BPJS Ketenagakerjaan sendiri mencatat total manfaat yang sudah disalurkan mencapai sekitar Rp57 triliun. Angka ini mencakup program jaminan hari tua, jaminan kematian, hingga beasiswa pendidikan untuk anak pekerja.
Tantangan Regulasi dan Aspek Hukum
Ketua Panitia Lokakarya sekaligus praktisi hukum, Masykur Isnan, mengingatkan bahwa kebijakan efisiensi logistik nasional tidak boleh mengesampingkan kesejahteraan buruh pelabuhan. Ia menyinggung kebijakan strategis seperti National Logistic Ecosystem (NLE) dan Instruksi Presiden Nomor 25 Tahun 2020 yang erat kaitannya dengan pengelolaan pelabuhan.
“Kebijakan strategis di industri ke depan tidak terlepas dari pelabuhan. Tentunya ada Peti Kemas dan TKBM,” ujar Masykur.
Ia menekankan pentingnya regulasi yang tidak hanya fokus pada efisiensi logistik, tetapi juga memperhatikan hak-hak dasar pekerja, mulai dari kepastian hubungan kerja, kontrak, upah minimum, cuti, hingga pesangon.
Harapan untuk Program Peningkatan Kualitas Buruh
Selain memperbaiki tata kelola, Sarbumusi juga menekankan perlunya program peningkatan kualitas pekerja. Irham menyebut sejumlah program yang dapat didorong, seperti pelatihan keterampilan, magang untuk anak buruh, dan perluasan jaminan sosial.
Langkah-langkah ini dinilai penting agar buruh TKBM tidak hanya terpaku pada upah rendah, tetapi juga memiliki kesempatan untuk meningkatkan taraf hidup dan mobilitas sosial.

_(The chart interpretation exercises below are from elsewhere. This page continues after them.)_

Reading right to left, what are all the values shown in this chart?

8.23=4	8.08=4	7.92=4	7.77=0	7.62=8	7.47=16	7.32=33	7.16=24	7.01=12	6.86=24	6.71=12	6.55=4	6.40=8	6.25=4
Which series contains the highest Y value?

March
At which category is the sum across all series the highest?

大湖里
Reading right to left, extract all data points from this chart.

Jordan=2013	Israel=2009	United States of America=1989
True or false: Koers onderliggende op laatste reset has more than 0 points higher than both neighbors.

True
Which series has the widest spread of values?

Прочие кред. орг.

“Kita ingin efisiensi logistik nasional berjalan seiring dengan peningkatan kesejahteraan pekerjanya,” kata Irham.
Buruh TKBM dalam Bayang-Bayang Ketertinggalan
Fakta bahwa sebagian besar buruh TKBM belum terjangkau program jaminan sosial menegaskan adanya kesenjangan besar dalam perlindungan tenaga kerja. Padahal, peran mereka sangat vital dalam kelancaran distribusi logistik nasional.

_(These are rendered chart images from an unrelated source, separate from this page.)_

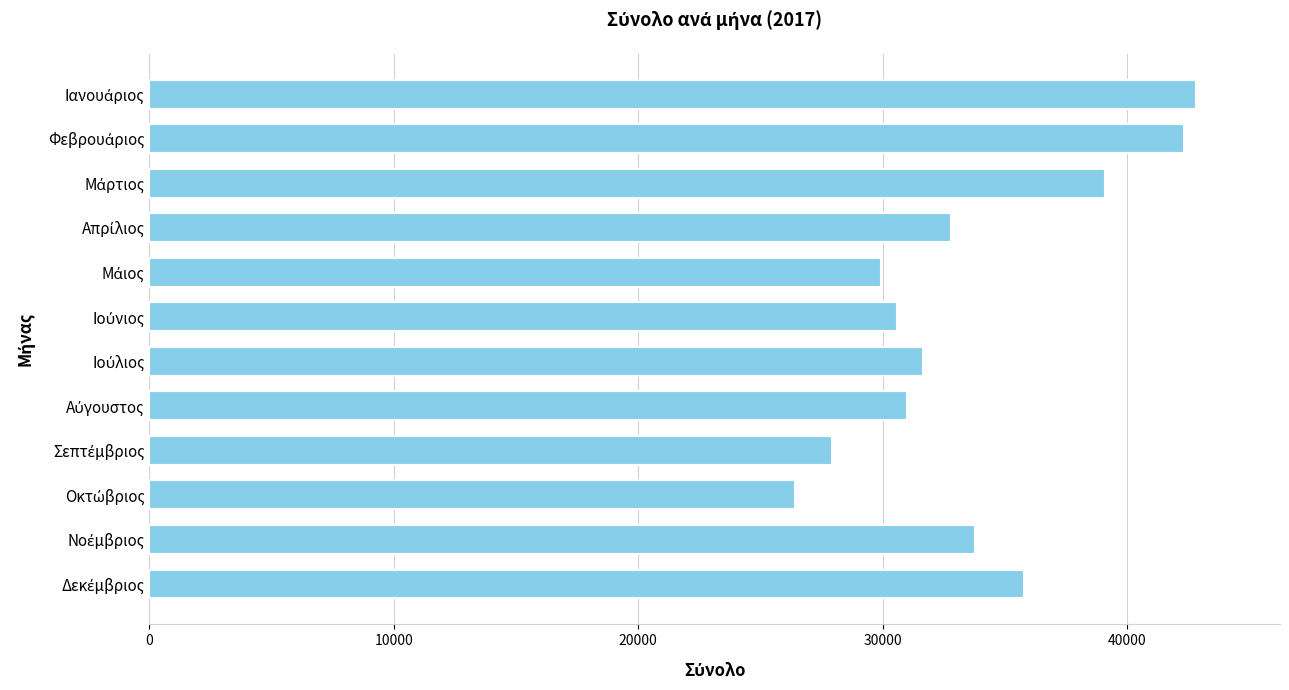

What is the difference between the maximum and second lowest values?

14888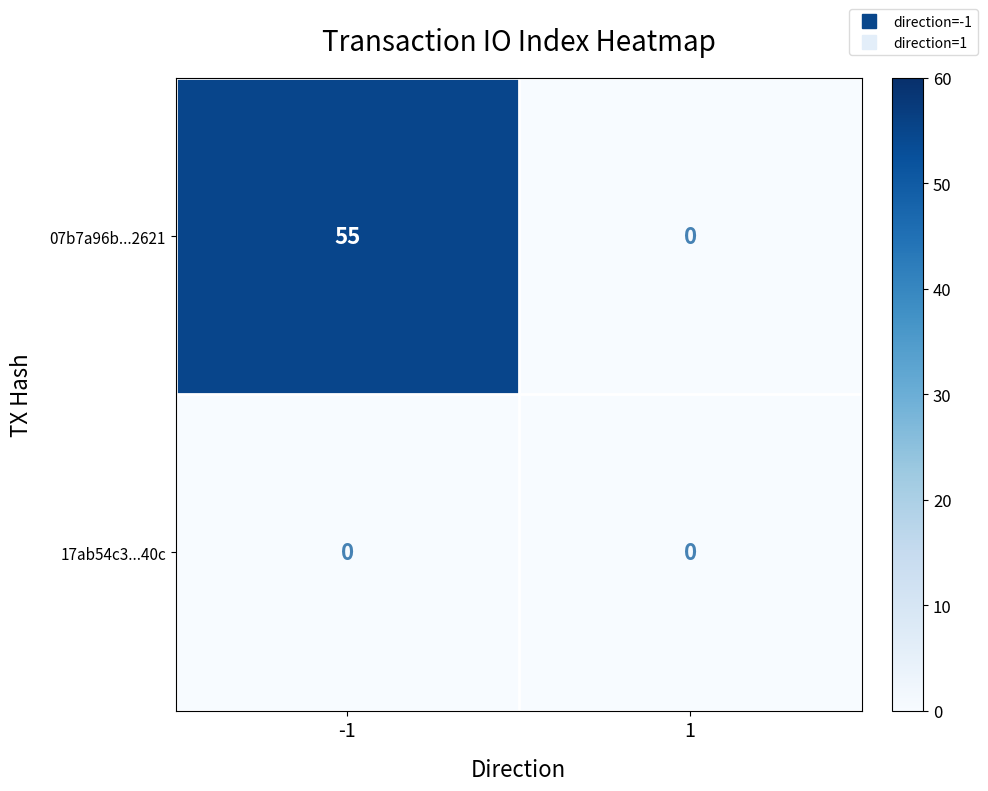

The value of 07b7a96b...2621 at -1 is 55. True or false?

True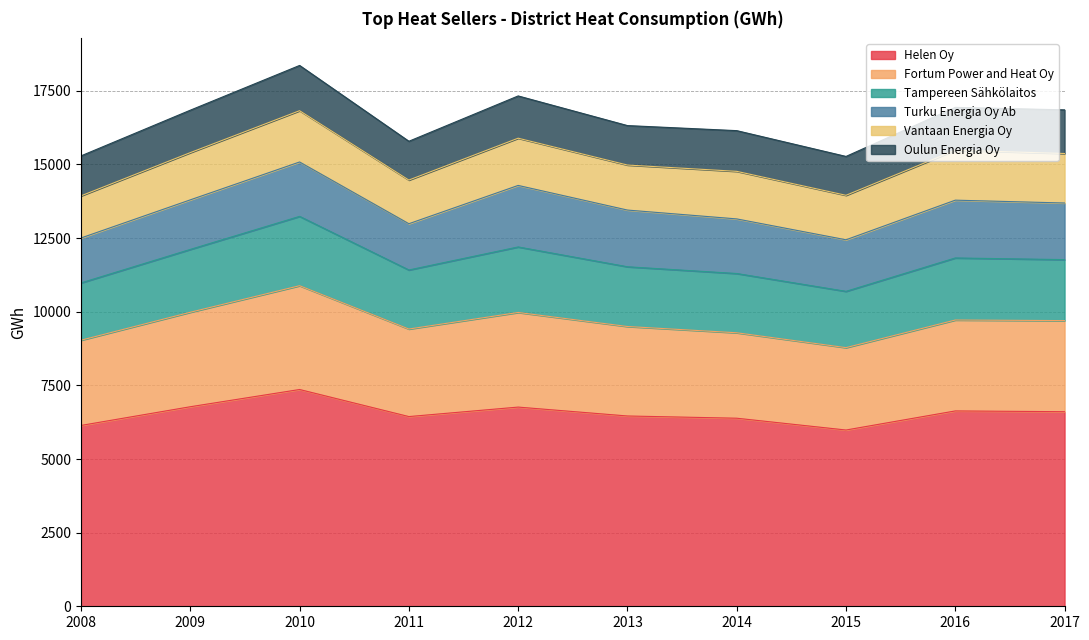

What is the lowest value of the Helen Oy series?

5984.6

Ketertinggalan dalam perlindungan sosial dan rendahnya upah membuat buruh TKBM berada di posisi yang rentan. Karena itu, forum seperti lokakarya ini diharapkan menjadi pintu masuk untuk memperbaiki nasib buruh pelabuhan melalui sinergi antara pemerintah, pengusaha, serikat buruh, dan lembaga jaminan sosial.
Seruan Sarbumusi agar pemerintah membenahi kesejahteraan buruh TKBM merupakan pengingat bahwa pembangunan ekonomi nasional harus menyentuh lapisan paling bawah. Dengan kontribusi sektor pelabuhan yang begitu besar terhadap PDB, buruh TKBM seharusnya juga mendapatkan hak yang layak.

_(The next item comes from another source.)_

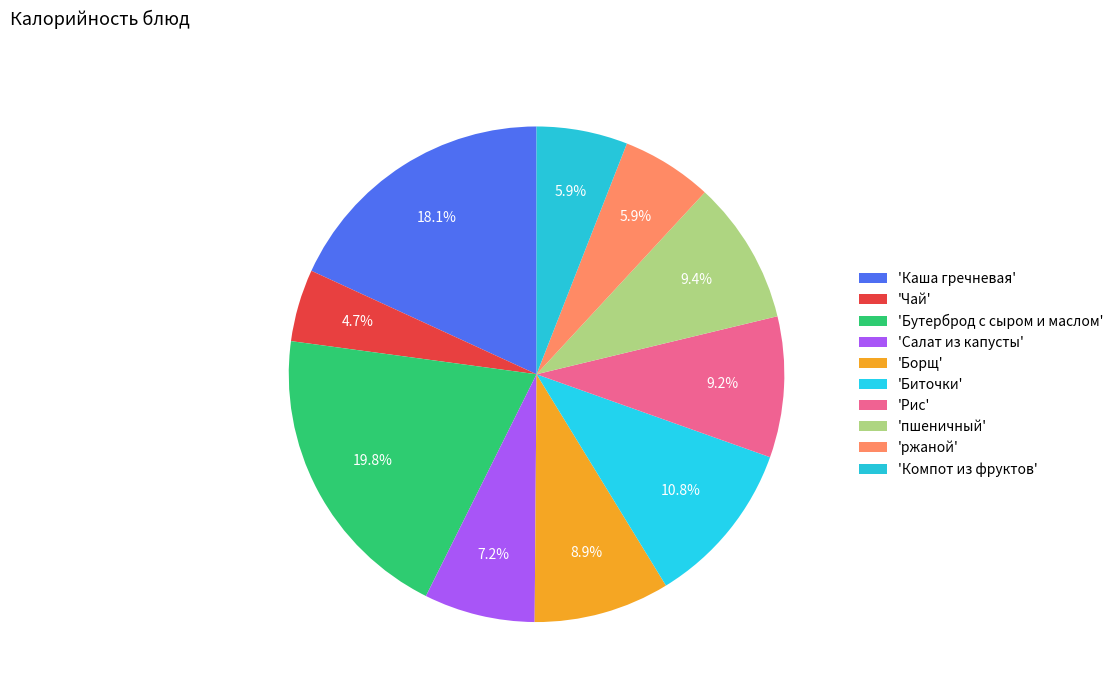

Which category has the biggest portion of the pie?

Бутерброд с сыром и маслом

Kolaborasi lintas sektor, pembenahan regulasi, serta perluasan jaminan sosial akan menjadi kunci agar buruh pelabuhan tidak lagi terpinggirkan. Pada akhirnya, efisiensi logistik nasional hanya bisa tercapai bila pekerja di garis depan rantai distribusi juga sejahtera.